Monday, October 4, 2010

NASA lay-offs loom.


FOX 26
HOUSTON - Perhaps as many as one thousand people from the NASA community are being laid off Friday.

The cut-backs are among NASA contractors tied to the Space Shuttle Program that has just 3 launches remaining.

The United Space Alliance (USA) says it's letting go of 333 employees from its Houston office and nearly 900 employees in Florida.

"Today we say goodbye to a remarkable group of people," said USA's Chief Executive Officer Virginia Barnes Friday morning. Barnes statement continued, "Although our workforce has known for several years that the Space Shuttle Program was scheduled to end, layoffs are always difficult. The accomplishments of this team are unmatched in human spaceflight."

USA is providing severance pay to the laid off employees based on years of service. Minimum severance would be 4 weeks pay up to a maximum of 26 weeks. A spokeswoman with the company says some of them have spent their careers working on the Shuttle Program, and at least one employee began his work on NASA projects with the Apollo Program.

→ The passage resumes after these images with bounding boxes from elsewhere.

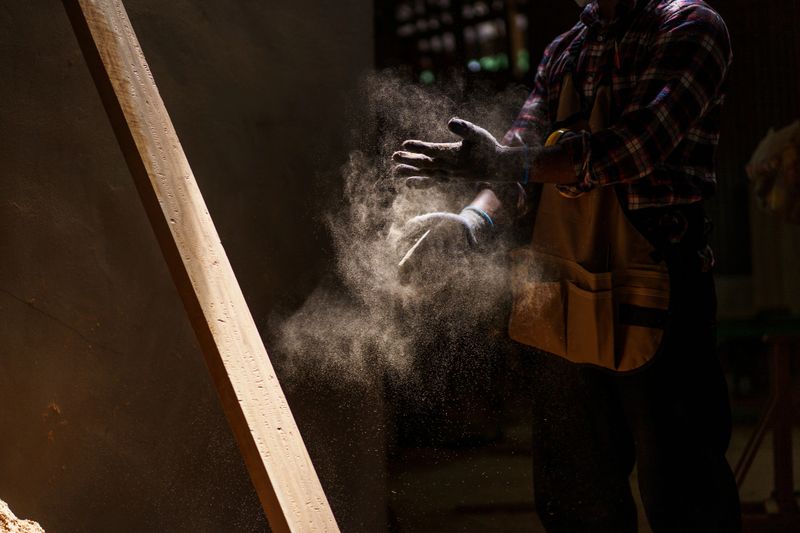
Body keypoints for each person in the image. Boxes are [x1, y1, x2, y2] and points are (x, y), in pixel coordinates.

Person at [392, 0, 741, 531]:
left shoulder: (689, 26)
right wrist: (471, 222)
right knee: (575, 499)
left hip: (661, 293)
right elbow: (518, 155)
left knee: (686, 494)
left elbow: (637, 147)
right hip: (561, 293)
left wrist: (512, 163)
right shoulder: (565, 50)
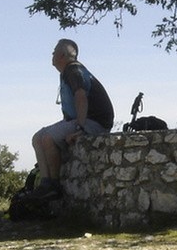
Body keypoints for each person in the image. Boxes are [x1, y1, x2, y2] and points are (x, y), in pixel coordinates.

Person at [28, 39, 114, 201]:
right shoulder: (68, 72)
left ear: (62, 55)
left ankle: (53, 186)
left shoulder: (73, 71)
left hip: (94, 122)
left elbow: (81, 97)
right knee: (37, 138)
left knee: (47, 139)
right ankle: (45, 183)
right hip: (83, 119)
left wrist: (79, 129)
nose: (51, 55)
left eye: (54, 52)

Some jobs were saved by the new NASA appropriations bill because it revived production of the Orion Space Capsule.

Lockheed Martin spokeswoman Linda Singleton tells FOX 26 that it is not laying off employees Friday "in light of the recent NASA Authorization Bill announcements." Singleton says Lockheed Martin has 3,100 employees working on Orion, with 600 in the Clear Lake area.

But Congress did cut the Constellation project, eliminating a manned mission to the moon.
Bob Mitchell of the Bay Area/Houston Economic Partnership says that gave Shuttle employees no where to go.

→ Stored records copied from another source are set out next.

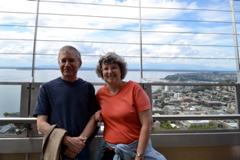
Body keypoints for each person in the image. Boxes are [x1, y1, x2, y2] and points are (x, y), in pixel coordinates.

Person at [95, 52, 166, 160]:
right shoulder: (100, 94)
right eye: (106, 68)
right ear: (101, 72)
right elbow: (95, 113)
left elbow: (147, 123)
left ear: (121, 70)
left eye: (114, 68)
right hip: (111, 150)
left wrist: (139, 155)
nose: (109, 72)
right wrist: (97, 113)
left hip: (135, 150)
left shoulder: (134, 89)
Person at [33, 45, 99, 160]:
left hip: (80, 149)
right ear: (59, 63)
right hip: (54, 149)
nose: (67, 64)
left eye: (71, 60)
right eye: (63, 61)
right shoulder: (47, 88)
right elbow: (41, 124)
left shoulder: (88, 88)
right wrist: (67, 141)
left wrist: (78, 144)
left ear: (80, 63)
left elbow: (93, 118)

"There's probably about another 17 or 18 contractors involved, and the number could reach as high as 850 to 1000 today," Mitchell said Friday Morning.

Mitchell says a large number of those people are highly skilled, and the Bay Area hopes they won't have to move out of town or out of state to make a living.

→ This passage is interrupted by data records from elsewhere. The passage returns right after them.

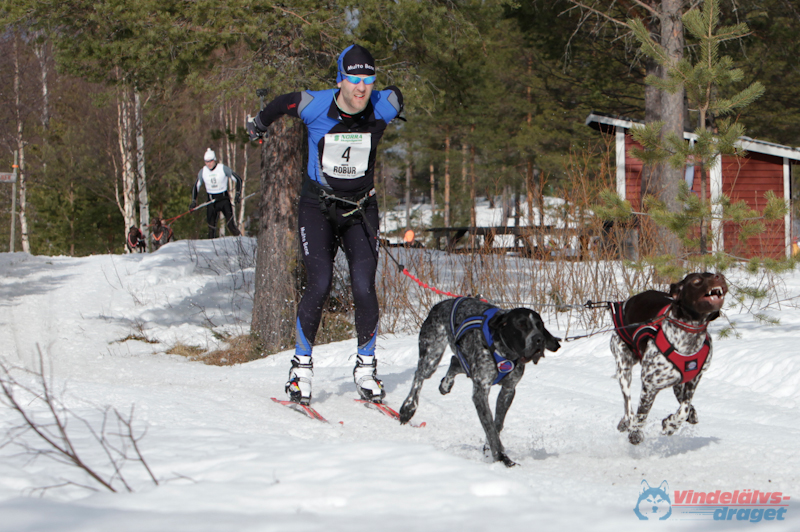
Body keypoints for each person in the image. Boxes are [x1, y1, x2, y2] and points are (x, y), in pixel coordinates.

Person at [247, 44, 403, 405]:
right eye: (353, 79)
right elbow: (281, 103)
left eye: (368, 80)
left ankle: (365, 368)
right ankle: (300, 368)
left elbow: (397, 95)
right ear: (340, 80)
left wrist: (394, 96)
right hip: (317, 207)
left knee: (364, 285)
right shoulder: (315, 105)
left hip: (361, 210)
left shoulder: (384, 107)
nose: (361, 88)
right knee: (319, 282)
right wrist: (258, 126)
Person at [190, 148, 242, 238]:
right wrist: (193, 201)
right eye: (206, 162)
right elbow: (196, 186)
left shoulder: (222, 168)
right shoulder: (203, 171)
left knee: (231, 225)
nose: (208, 164)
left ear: (214, 160)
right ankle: (212, 249)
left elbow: (238, 179)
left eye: (210, 161)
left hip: (223, 199)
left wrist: (238, 194)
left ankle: (242, 241)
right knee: (211, 229)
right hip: (211, 201)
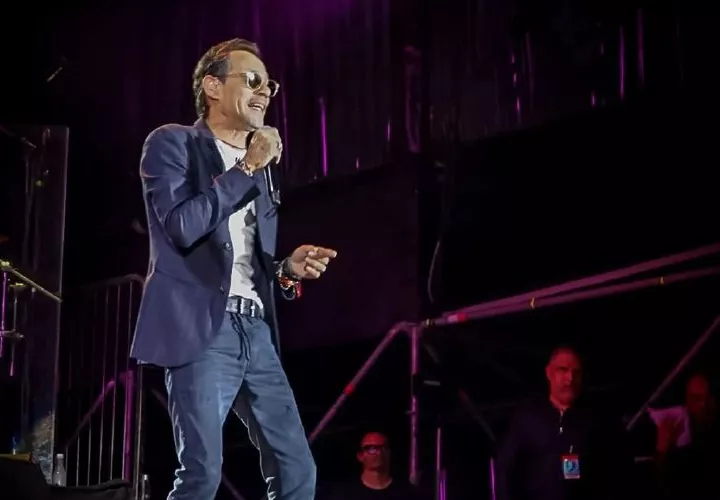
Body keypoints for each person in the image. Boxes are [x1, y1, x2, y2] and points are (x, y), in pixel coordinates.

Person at [130, 38, 337, 500]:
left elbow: (246, 260)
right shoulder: (173, 143)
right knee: (202, 474)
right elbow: (182, 227)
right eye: (252, 80)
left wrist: (285, 269)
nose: (264, 92)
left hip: (256, 329)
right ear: (212, 86)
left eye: (269, 85)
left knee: (297, 470)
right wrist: (247, 166)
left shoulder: (262, 169)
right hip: (201, 326)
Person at [495, 346, 629, 500]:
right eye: (563, 370)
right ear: (549, 373)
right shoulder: (527, 418)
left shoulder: (597, 420)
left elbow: (617, 470)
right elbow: (506, 469)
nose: (570, 378)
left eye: (576, 372)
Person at [321, 432, 424, 500]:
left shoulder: (407, 493)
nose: (378, 453)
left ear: (389, 453)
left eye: (383, 448)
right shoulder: (343, 493)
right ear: (360, 456)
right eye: (371, 448)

Mitchell says he worked with Congress on the appropriations bill for 5 months, and the NASA community is having to the take the bad with the good.

"At least we have a direction," Mitchell said. "It may not be the perfect bill but we have a mission. We know we'll be able to maintain America's superiority in human space flight, and we were about to lose that with what the [Obama] administration was trying to do."

The Clear Lake area may also benefit from President Obama's effort to stimulate the commercial aeronautics industry.